TASKS FOR THIS EXERCISE –
A – Please reproduce the passage of the memory profiler patch review between "[Tarantool-patches] [PATCH luajit" and "the comments below.", inclusive.
B – Carry the memory profiler patch review forward from its final line.

SOURCE TEXT –

Segment Open

[Tarantool-patches] [PATCH luajit v2 5/7] core: introduce memory profiler

Igor Munkin imun at tarantool.org
Sun Dec 27 19:44:38 MSK 2020


Sergey,

Thanks for the patch! Please consider the comments below.

On 25.12.20, Sergey Kaplun wrote:
> This patch introduces memory profiler for Lua machine.
> 
> First of all profiler dumps the definitions of all loaded Lua functions
> (symtab) via the write buffer introduced in one of the previous patches.
> 
> Profiler replaces the old allocation function with the instrumented one
> after symtab is dumped. This new function reports all allocations,
> reallocations or deallocations events via the write buffer during
> profiling. Subsequent content depends on the function's type (LFUNC,
> FFUNC or CFUNC).
> 
> To divide all traces into the one vmstate when being profiled, a special
> macro LJ_VMST_TRACE equal to LJ_VMST__MAX is introduced.
> 
> When profiling is over, a special epilogue event header is written and
> the old allocation function is restored back.
> 
> This change also makes debug_frameline function LuaJIT-wide visible to
> be used in the memory profiler.
> 
> For more information, see <lj_memprof.h>.
> 
> Part of tarantool/tarantool#5442
> ---
> 
> Changes in v2:
>   - Merged with debug-to-public commit and symtab.
>   - Drop [T]imer bit description.

Segment Closed

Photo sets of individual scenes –

Segment Open

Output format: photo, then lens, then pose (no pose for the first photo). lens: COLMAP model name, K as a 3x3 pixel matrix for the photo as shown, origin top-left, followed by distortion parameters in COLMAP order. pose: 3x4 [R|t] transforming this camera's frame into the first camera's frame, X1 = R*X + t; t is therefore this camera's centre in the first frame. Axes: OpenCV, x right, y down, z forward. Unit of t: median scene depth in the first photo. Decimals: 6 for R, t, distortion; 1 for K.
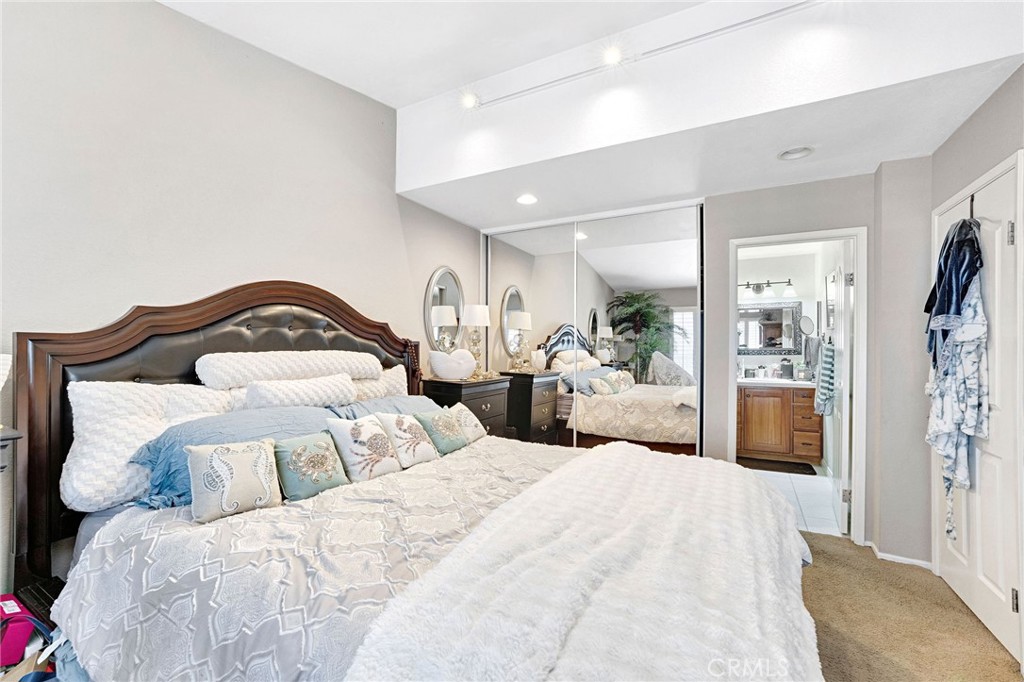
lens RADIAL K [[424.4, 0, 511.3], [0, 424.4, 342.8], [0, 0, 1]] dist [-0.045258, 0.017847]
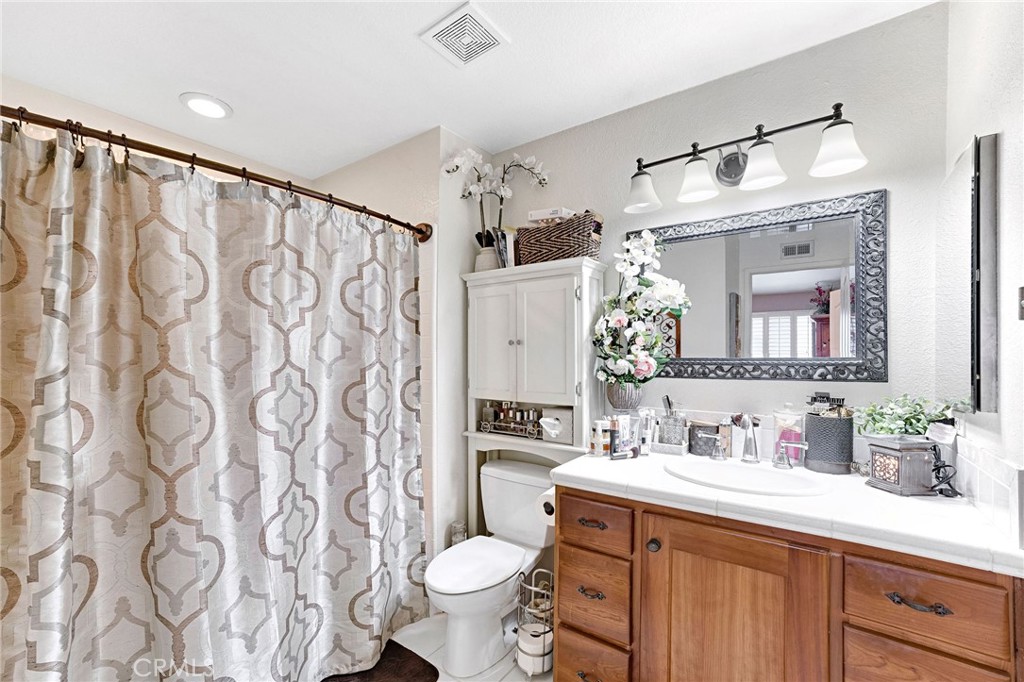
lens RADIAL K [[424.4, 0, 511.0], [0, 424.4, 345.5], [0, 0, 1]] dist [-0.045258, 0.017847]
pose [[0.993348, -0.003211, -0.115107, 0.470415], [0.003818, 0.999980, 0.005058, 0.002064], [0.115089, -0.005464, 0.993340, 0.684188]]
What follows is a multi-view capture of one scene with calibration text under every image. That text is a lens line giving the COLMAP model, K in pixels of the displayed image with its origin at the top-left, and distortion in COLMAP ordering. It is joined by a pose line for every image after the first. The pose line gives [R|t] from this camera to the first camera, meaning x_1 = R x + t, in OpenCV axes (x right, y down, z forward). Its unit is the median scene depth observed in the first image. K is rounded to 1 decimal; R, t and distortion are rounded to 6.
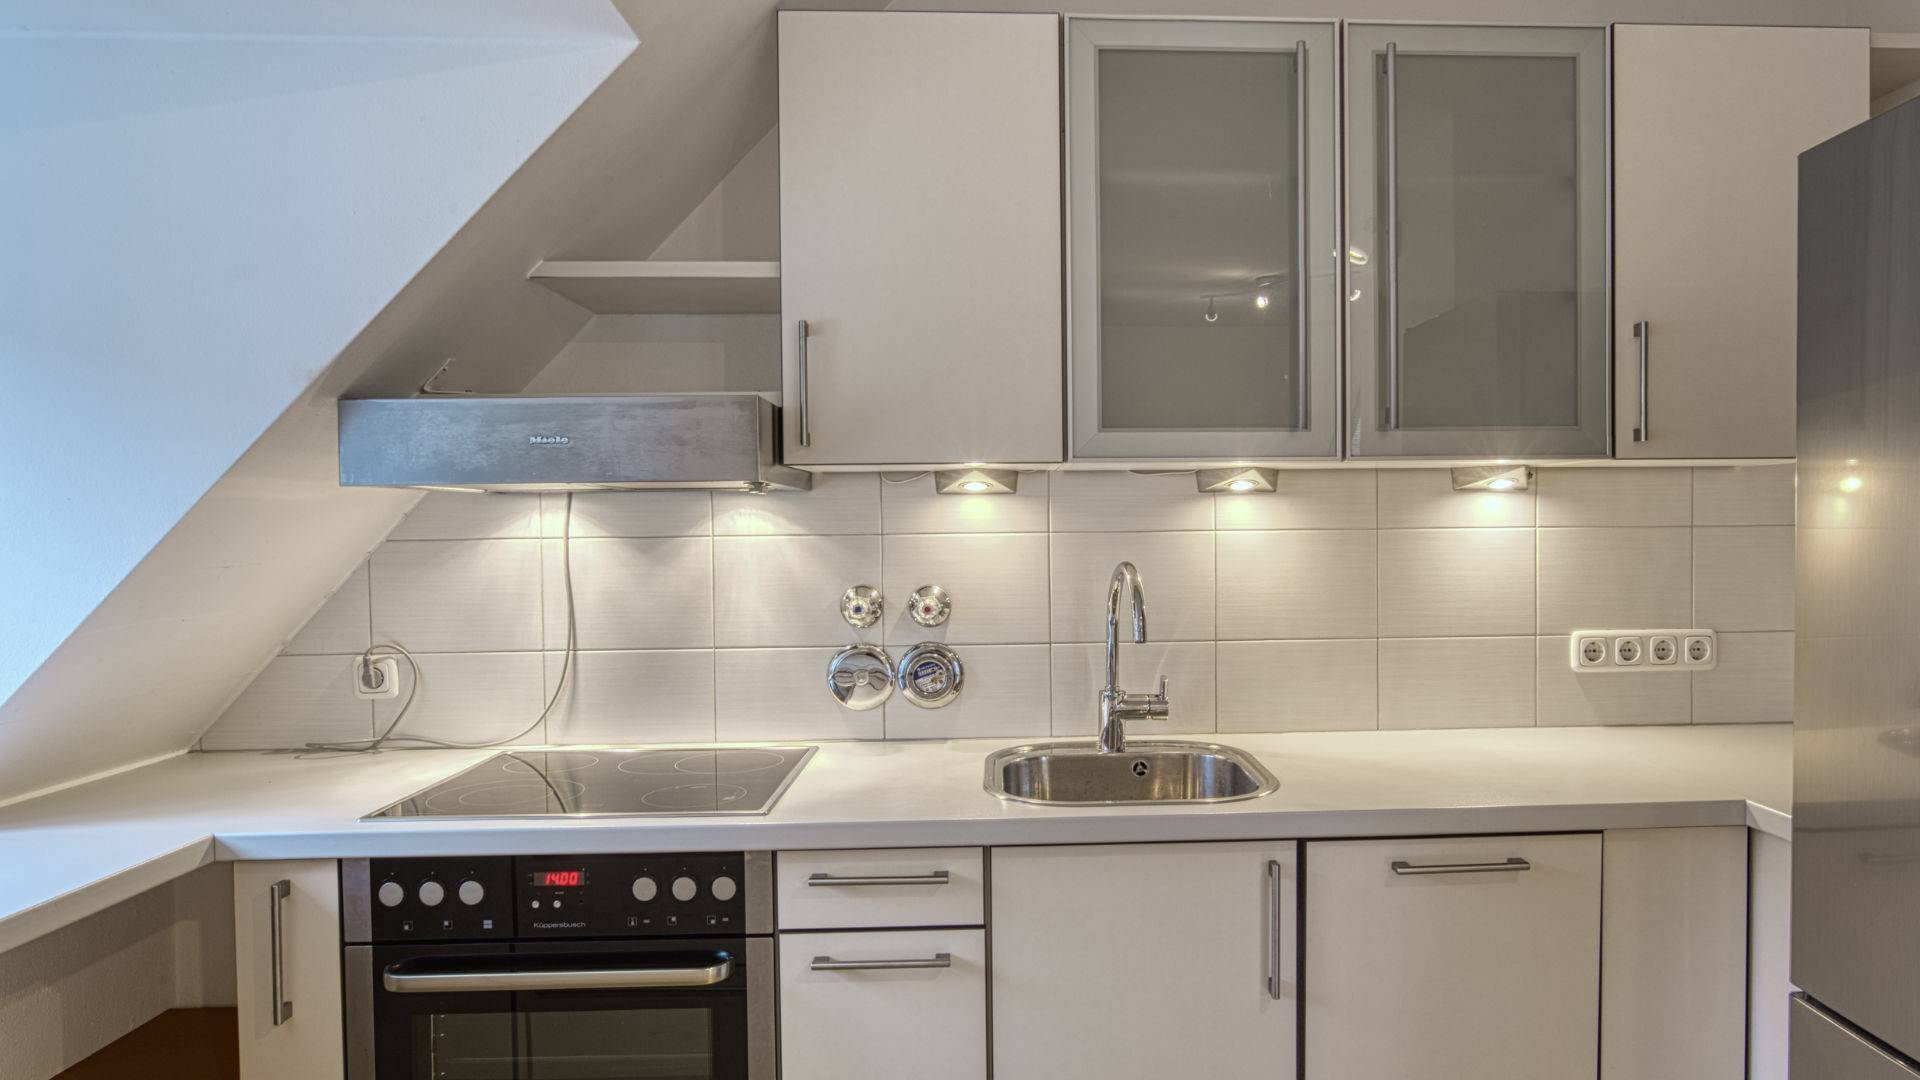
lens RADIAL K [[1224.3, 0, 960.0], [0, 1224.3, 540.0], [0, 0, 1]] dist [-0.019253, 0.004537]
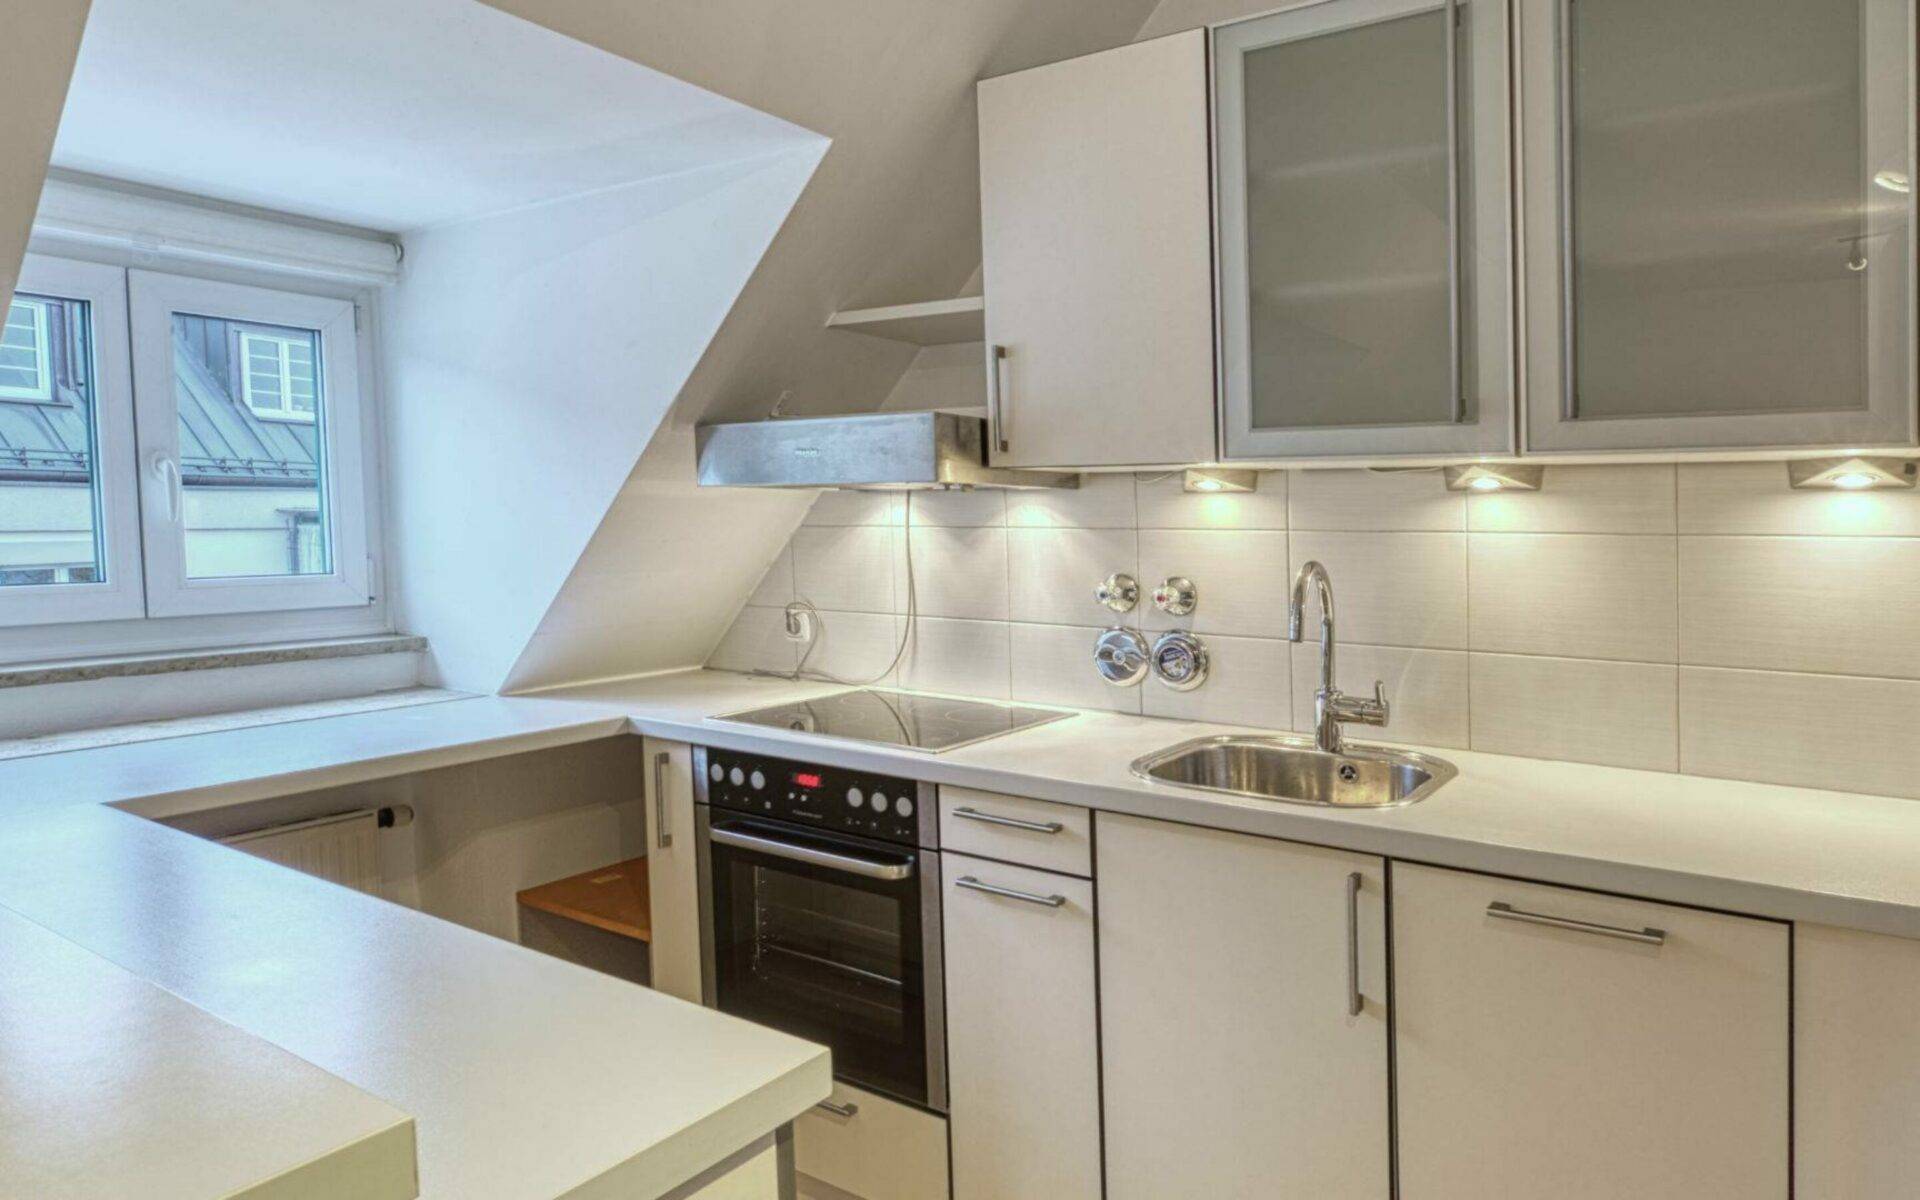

Segment Closed

TASK-BY-TASK ANSWERS –
A –
[Tarantool-patches] [PATCH luajit v2 5/7] core: introduce memory profiler

Igor Munkin imun at tarantool.org
Sun Dec 27 19:44:38 MSK 2020


Sergey,

Thanks for the patch! Please consider the comments below.

B –
> 
>  src/Makefile     |   8 +-
>  src/Makefile.dep |  31 ++--
>  src/lj_arch.h    |  22 +++
>  src/lj_debug.c   |   8 +-
>  src/lj_debug.h   |   3 +
>  src/lj_memprof.c | 430 +++++++++++++++++++++++++++++++++++++++++++++++
>  src/lj_memprof.h | 165 ++++++++++++++++++
>  src/lj_obj.h     |   8 +
>  src/lj_state.c   |   8 +
>  src/ljamalg.c    |   1 +
>  10 files changed, 665 insertions(+), 19 deletions(-)
>  create mode 100644 src/lj_memprof.c
>  create mode 100644 src/lj_memprof.h
> 
> diff --git a/src/Makefile b/src/Makefile
> index 384b590..3218dfd 100644
> --- a/src/Makefile
> +++ b/src/Makefile
> @@ -113,6 +113,12 @@ XCFLAGS=
>  # Enable GC64 mode for x64.
>  #XCFLAGS+= -DLUAJIT_ENABLE_GC64
>  #
> +# Disable the memory profiler.
> +#XCFLAGS+= -DLUAJIT_DISABLE_MEMPROF
> +#
> +# Disable the thread safe profiler.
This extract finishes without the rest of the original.